Researchers from Shanghai Jiao Tong University and the SII Generative AI Research Lab present LIMI, short for Less Is More for Agency. LIMI is a supervised fine-tuning approach that converts a base language model into a capable software and research agent using only 78 curated, long-horizon, tool-grounded trajectories. On AgencyBench, LIMI achieves a 73.5% average (FTFC 71.7, RC@3 74.2, SR@3 74.6) and outperforms multiple strong baselines, including large models trained on orders of magnitude more samples.

What makes LIMI different

The core claim is an Agency Efficiency Principle: agent competence scales more with the quality and structure of supervision than with raw sample count. Instead of thousands of short instruction-response pairs, LIMI uses a small set of dense demonstrations where each sample captures an entire multi-turn workflow. These trajectories document model reasoning, tool calls, environment observations, and verification steps collected inside the SII-CLI execution environment.
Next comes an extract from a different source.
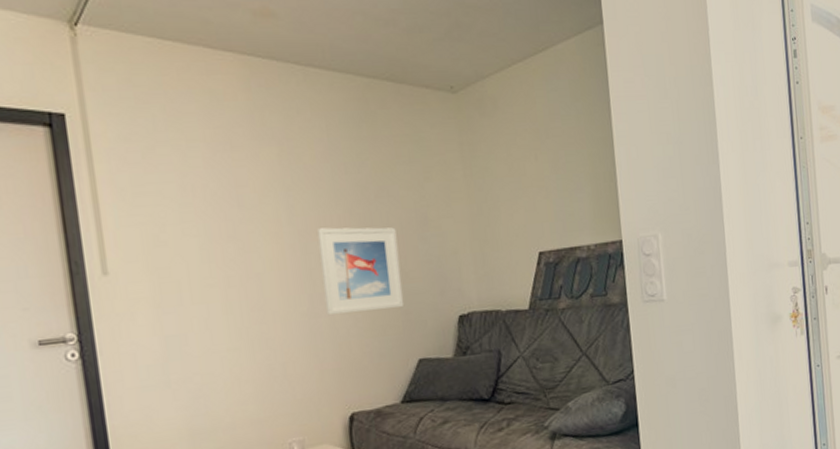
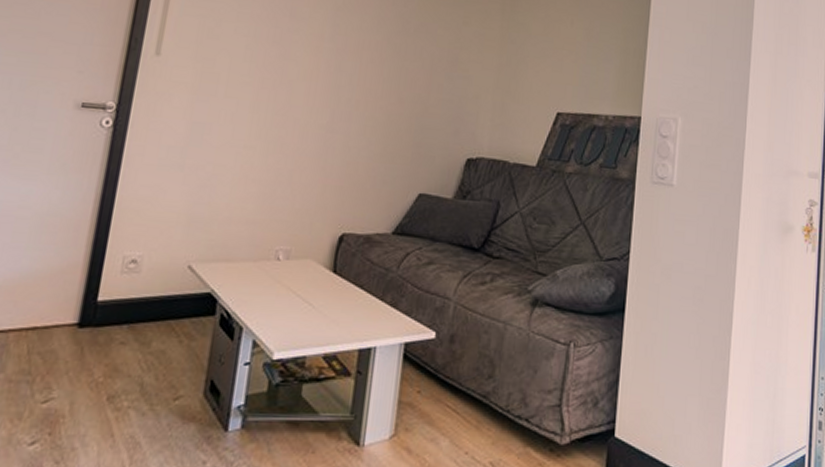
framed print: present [317,227,404,315] -> none [343,50,426,139]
How the data were constructed

The training set contains 78 trajectories derived from two sources: 60 real practitioner queries and 18 synthesized cases based on high-star GitHub pull requests. PhD-level annotators performed tight question-answer validation. Each trajectory is token-dense (roughly 13k to 152k tokens, about 42.4k on average) and records the full path from query to successful completion across tasks that include interactive software development and research workflows such as search, analysis, and experiment design.

Training and base models

LIMI was applied to GLM-4.5 (355B) and GLM-4.5-Air (106B) using the slime SFT framework. The authors kept training configs identical across comparisons to isolate the effect of data quality and structure. The focus was to measure how far a small set of long-horizon, tool-grounded trajectories can push agentic behavior relative to conventional large-scale SFT baselines.

Evaluation and results

Primary evaluation used AgencyBench with three-round interactions and metrics FTFC, SR@3, and RC@3, alongside a suite of generalization benchmarks (TAU2, EvalPlus-HE/MBPP, DS-1000, SciCode). LIMI achieved a 73.5% average on AgencyBench, a large margin above baselines: GLM-4.5 scored 45.1, Qwen3-235B-A22B 27.5, and others were lower. Remarkably, LIMI outperformed a GLM-4.5 variant fine-tuned on AFM-CodeAgent SFT with 10,000 samples (73.5% vs 47.8%), representing a 128x reduction in training samples and a 53.7-point absolute advantage.

Generalization results show LIMI averaging about 57% across diverse tool-use, coding, and scientific computing tasks. Even without tool access, LIMI retains a small lead, suggesting that curated trajectories impart intrinsic reasoning and orchestration skills beyond environment-specific tooling.

Why trajectory quality matters

The LIMI results emphasize that long, coherent trajectories that mirror real multi-step workflows capture planning, tool orchestration, and verification patterns that short, generic instructions do not. Each dense demonstration encodes multi-turn strategies and environment interactions that the model can imitate and generalize from more effectively than many disconnected examples.

Practical implications and next steps

LIMI indicates a promising direction for building practical software agents with limited labeling budgets: invest in collecting high-quality, tool-grounded trajectories rather than scaling generic SFT data blindly. Future work will explore broader task coverage, automated trajectory synthesis, and transfer to other base models and tooling environments. The paper, code, and model card are available for deeper inspection and reproduction of results.